Synthetic Index of Medicaid Dental Benefit Generosity among Older Adults (with Astha Singhal, DDS)
The high cost of dental care remains a major barrier for low-income older adults. Apart from the absence of a universal measure that determines Medicaid dental benefits generosity across states, the employment of annual maximum limits (AML) by Medicaid programs makes dental services less affordable. In this study, we first develop an unbiased synthetic measure of Medicaid dental benefits coverage for a nationally representative sample of 4219 older adults from the 2019 Medicare Current Beneficiary Survey (MCBS). This measure calculates the proportion of dental procedures that each state’s Medicaid dental policy can cover. We then use this measure to estimate Medicaid payment generosity by examining the proportion of older adults whose dental payment is under the AML of each state. Results show the most common dental services are exams, x- rays, and cleanings, which sum up to more than 70 percent of 19,950 dental services. We calculate that states that excluding Medicaid coverage for these common dental services, frees up 10 percent of their dental payments to use by Medicaid for covering other services while remaining below the same AML. Understanding this tradeoff may be helpful to policymakers examining state variation in Medicaid dental coverage and payment generosity, informing future policies that improve the quality of life for older people.
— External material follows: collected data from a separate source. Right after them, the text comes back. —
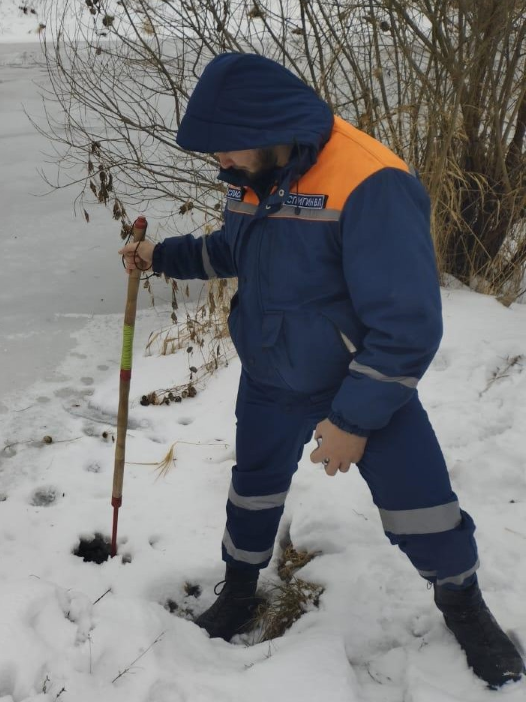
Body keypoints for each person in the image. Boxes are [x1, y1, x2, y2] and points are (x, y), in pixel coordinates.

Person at [118, 52, 523, 689]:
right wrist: (159, 255)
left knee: (424, 510)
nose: (217, 164)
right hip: (271, 376)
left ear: (268, 127)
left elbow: (407, 325)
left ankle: (464, 605)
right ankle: (241, 588)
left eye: (225, 150)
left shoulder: (371, 182)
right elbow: (236, 247)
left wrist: (353, 419)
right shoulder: (257, 170)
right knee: (251, 493)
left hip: (361, 383)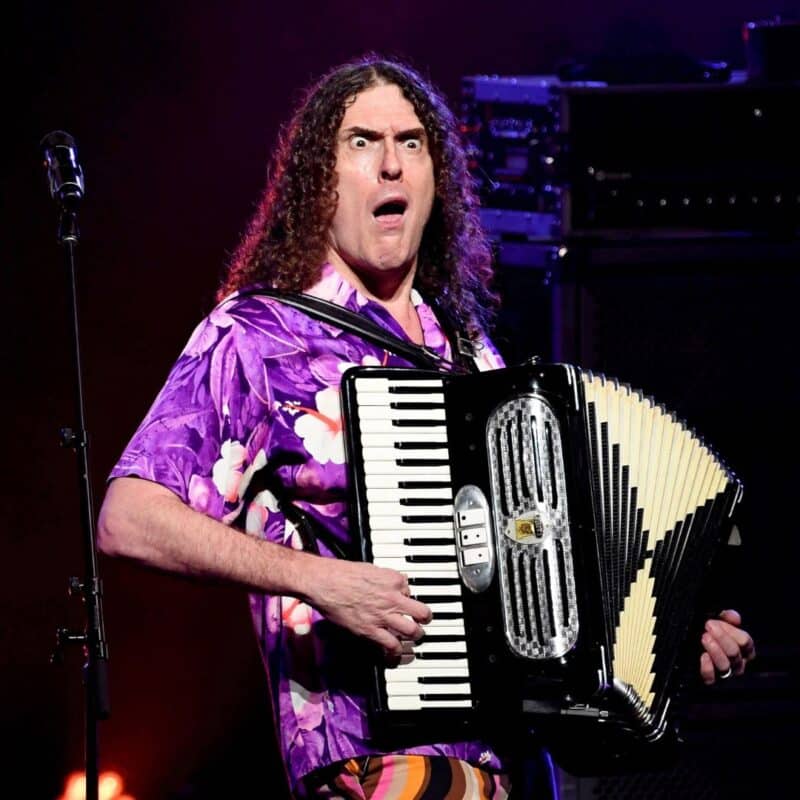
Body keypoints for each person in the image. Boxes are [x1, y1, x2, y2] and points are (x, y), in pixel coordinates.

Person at [97, 55, 756, 799]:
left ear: (437, 180)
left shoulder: (470, 352)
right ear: (319, 179)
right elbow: (129, 516)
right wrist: (321, 582)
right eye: (360, 143)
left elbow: (549, 564)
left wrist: (666, 638)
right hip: (377, 761)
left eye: (412, 143)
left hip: (515, 763)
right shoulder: (255, 336)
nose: (389, 166)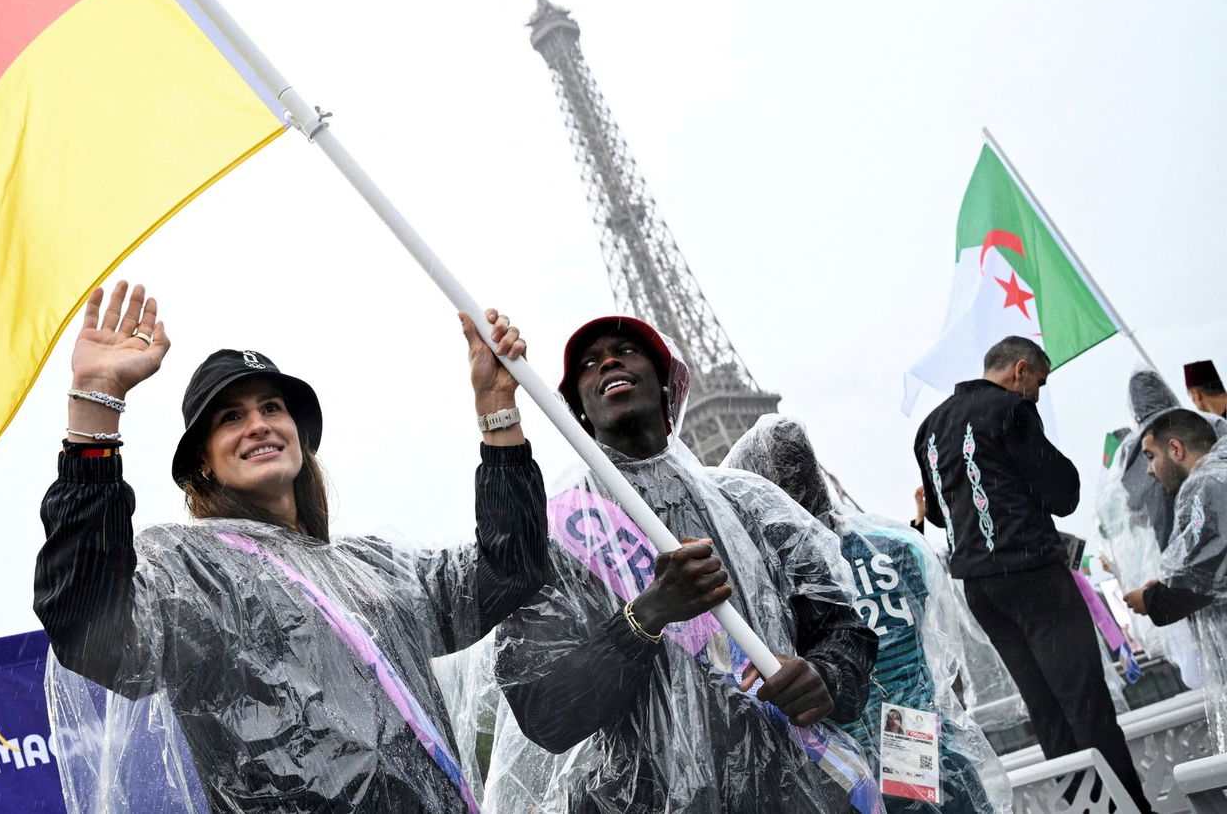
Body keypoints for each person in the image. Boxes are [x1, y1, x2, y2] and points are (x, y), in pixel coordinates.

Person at [34, 282, 549, 814]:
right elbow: (93, 628)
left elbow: (509, 570)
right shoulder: (191, 570)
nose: (258, 425)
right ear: (204, 462)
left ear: (298, 435)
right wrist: (94, 407)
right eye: (230, 417)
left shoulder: (370, 570)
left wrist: (497, 408)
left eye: (271, 408)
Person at [482, 316, 878, 814]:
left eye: (627, 350)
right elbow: (544, 713)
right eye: (588, 363)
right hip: (648, 800)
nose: (608, 361)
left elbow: (843, 629)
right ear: (577, 413)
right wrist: (647, 615)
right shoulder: (557, 540)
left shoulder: (753, 504)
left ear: (669, 382)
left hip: (793, 790)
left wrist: (825, 677)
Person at [724, 414, 1008, 814]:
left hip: (846, 770)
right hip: (923, 741)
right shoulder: (898, 546)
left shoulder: (773, 582)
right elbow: (939, 652)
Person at [913, 336, 1150, 811]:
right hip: (1032, 572)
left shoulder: (928, 429)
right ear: (1020, 371)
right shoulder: (1010, 410)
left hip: (980, 587)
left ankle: (1087, 809)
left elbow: (939, 513)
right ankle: (1131, 808)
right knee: (1085, 701)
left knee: (1045, 708)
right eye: (1039, 381)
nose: (1038, 393)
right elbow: (1063, 493)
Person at [1122, 408, 1227, 750]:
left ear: (1176, 449)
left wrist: (1151, 600)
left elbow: (1202, 579)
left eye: (1151, 457)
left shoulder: (1205, 484)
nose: (1149, 470)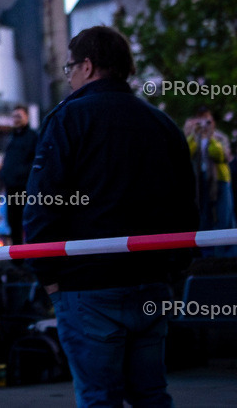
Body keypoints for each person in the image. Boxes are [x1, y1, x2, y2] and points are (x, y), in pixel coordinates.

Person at [24, 25, 199, 408]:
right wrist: (174, 268)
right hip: (150, 282)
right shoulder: (162, 124)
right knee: (151, 395)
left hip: (87, 285)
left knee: (100, 397)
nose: (68, 77)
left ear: (87, 66)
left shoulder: (68, 118)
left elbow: (42, 202)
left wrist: (47, 276)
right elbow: (187, 204)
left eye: (69, 68)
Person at [185, 106, 237, 257]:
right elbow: (187, 153)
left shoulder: (220, 137)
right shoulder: (193, 138)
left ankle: (228, 254)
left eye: (207, 120)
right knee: (204, 217)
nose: (204, 124)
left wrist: (210, 137)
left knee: (224, 216)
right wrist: (194, 134)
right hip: (200, 183)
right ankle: (206, 255)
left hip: (220, 181)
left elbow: (221, 155)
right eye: (200, 120)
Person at [0, 104, 38, 245]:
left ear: (27, 117)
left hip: (25, 188)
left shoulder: (33, 137)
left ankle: (30, 258)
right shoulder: (11, 138)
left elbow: (35, 160)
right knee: (13, 222)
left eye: (19, 116)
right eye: (14, 116)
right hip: (11, 188)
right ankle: (17, 261)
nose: (16, 119)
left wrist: (22, 174)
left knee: (27, 221)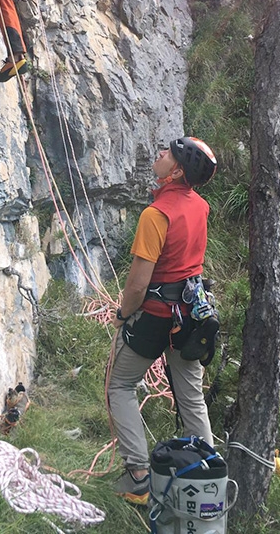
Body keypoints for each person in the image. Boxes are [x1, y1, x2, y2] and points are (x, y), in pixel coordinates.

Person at [108, 136, 218, 505]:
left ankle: (138, 475)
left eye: (167, 153)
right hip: (190, 317)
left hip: (154, 318)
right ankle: (206, 483)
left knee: (120, 386)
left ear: (178, 170)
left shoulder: (156, 215)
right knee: (191, 400)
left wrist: (122, 314)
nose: (159, 154)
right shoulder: (200, 207)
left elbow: (138, 285)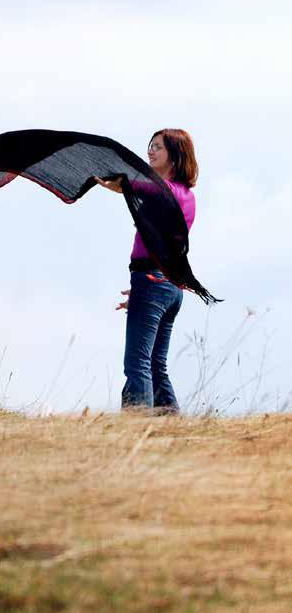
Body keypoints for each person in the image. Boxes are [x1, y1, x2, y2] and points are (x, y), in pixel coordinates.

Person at [95, 129, 198, 413]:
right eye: (150, 146)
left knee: (137, 362)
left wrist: (111, 181)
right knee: (155, 364)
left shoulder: (162, 190)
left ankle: (138, 428)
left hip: (154, 281)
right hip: (167, 285)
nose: (150, 152)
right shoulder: (186, 196)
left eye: (158, 148)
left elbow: (129, 185)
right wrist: (150, 286)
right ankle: (170, 426)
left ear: (175, 158)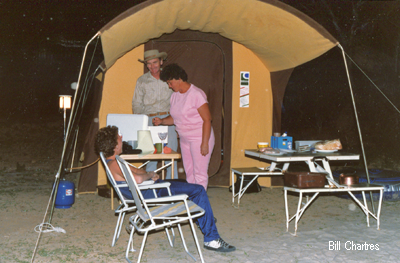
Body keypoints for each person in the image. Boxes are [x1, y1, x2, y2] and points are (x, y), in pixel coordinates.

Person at [94, 125, 236, 253]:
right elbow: (137, 179)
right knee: (198, 190)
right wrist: (149, 175)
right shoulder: (116, 164)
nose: (121, 138)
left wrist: (150, 174)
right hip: (154, 192)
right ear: (113, 144)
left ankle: (205, 218)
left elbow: (136, 172)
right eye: (118, 137)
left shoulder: (112, 162)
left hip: (150, 189)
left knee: (182, 182)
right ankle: (211, 239)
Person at [153, 63, 214, 190]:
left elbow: (207, 119)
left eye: (170, 83)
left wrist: (204, 143)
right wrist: (162, 121)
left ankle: (200, 202)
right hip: (185, 139)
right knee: (189, 172)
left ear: (179, 79)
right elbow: (175, 118)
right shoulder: (175, 96)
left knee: (200, 173)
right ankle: (192, 200)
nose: (169, 86)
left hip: (199, 138)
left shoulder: (197, 94)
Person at [132, 49, 178, 179]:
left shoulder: (170, 78)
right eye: (149, 64)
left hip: (168, 119)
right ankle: (149, 186)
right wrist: (140, 123)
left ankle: (171, 187)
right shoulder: (141, 80)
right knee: (149, 156)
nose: (152, 66)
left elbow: (178, 99)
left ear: (161, 62)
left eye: (155, 62)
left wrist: (177, 121)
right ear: (146, 65)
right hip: (148, 120)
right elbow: (136, 103)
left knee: (171, 155)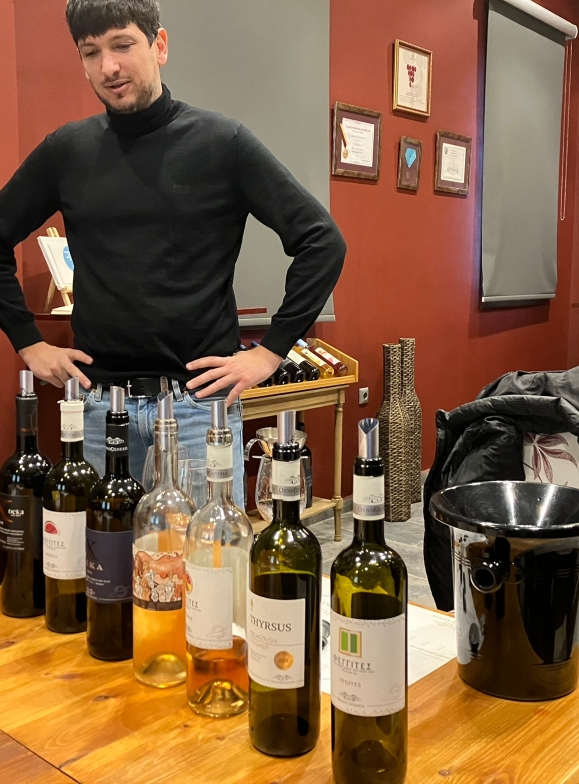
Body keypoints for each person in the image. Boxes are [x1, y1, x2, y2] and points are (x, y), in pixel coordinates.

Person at [0, 0, 346, 504]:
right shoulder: (66, 151)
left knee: (202, 574)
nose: (108, 67)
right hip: (101, 411)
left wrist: (271, 353)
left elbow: (322, 240)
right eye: (90, 52)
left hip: (198, 411)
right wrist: (28, 342)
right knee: (108, 573)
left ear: (159, 45)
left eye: (122, 45)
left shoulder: (222, 142)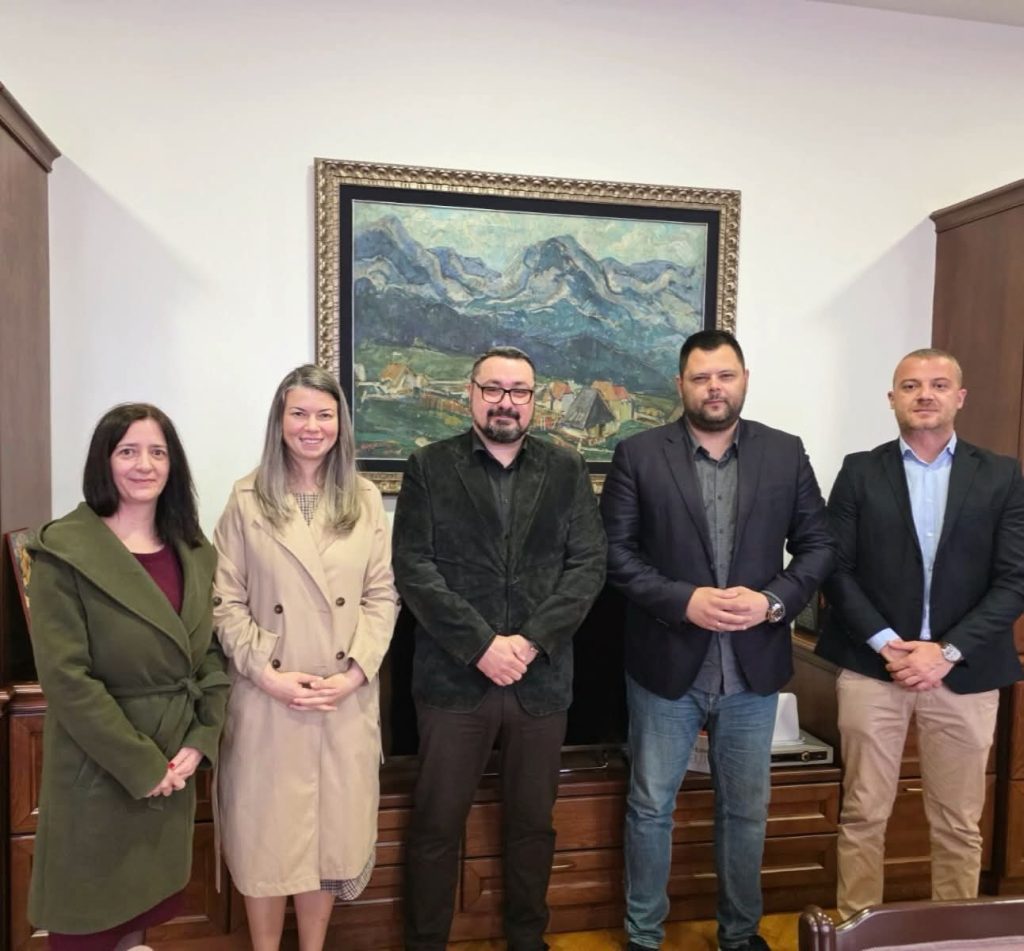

Topcoding, reinsurance, and outlier adjustments to the Diagnostic Cost Group (DCG) risk adjustment payment model (with Corinne Andriola)
Andriola et al. (2023) just completed a major project that build on the rich Diagnostic Items (DXI) classification system of Ellis et al. (2022) by developing a new machine learning algorithm that enables researchers and policymakers to calibrate ready-to-use risk adjustment payment formulas that achieve high predictive power, avoid underpaying rare diagnoses, minimize use of vague and gameable diagnostic information, and groups together DXIs with similar cost implications so as to reduce incentives for upcoding and keep the model parsimonious in the number of parameters used. This Diagnostic Cost Group (DCG) framework was developed and thus far has only been evaluated for predicting only one outcome: concurrent year total health care spending topcoded at $250,000. In this paper, we use the DCG clustering algorithm on concurrent year untopcoded total spending and prospective year spending with and without topcoding. Also, drawing upon the work of Tom McGuire and Richard Van Kleef, we examine the performance of the DCG framework when combined with mixed payment formulas, outliers, and reinsurance strategies in order to evaluate its performance relative to the existing payment formulas.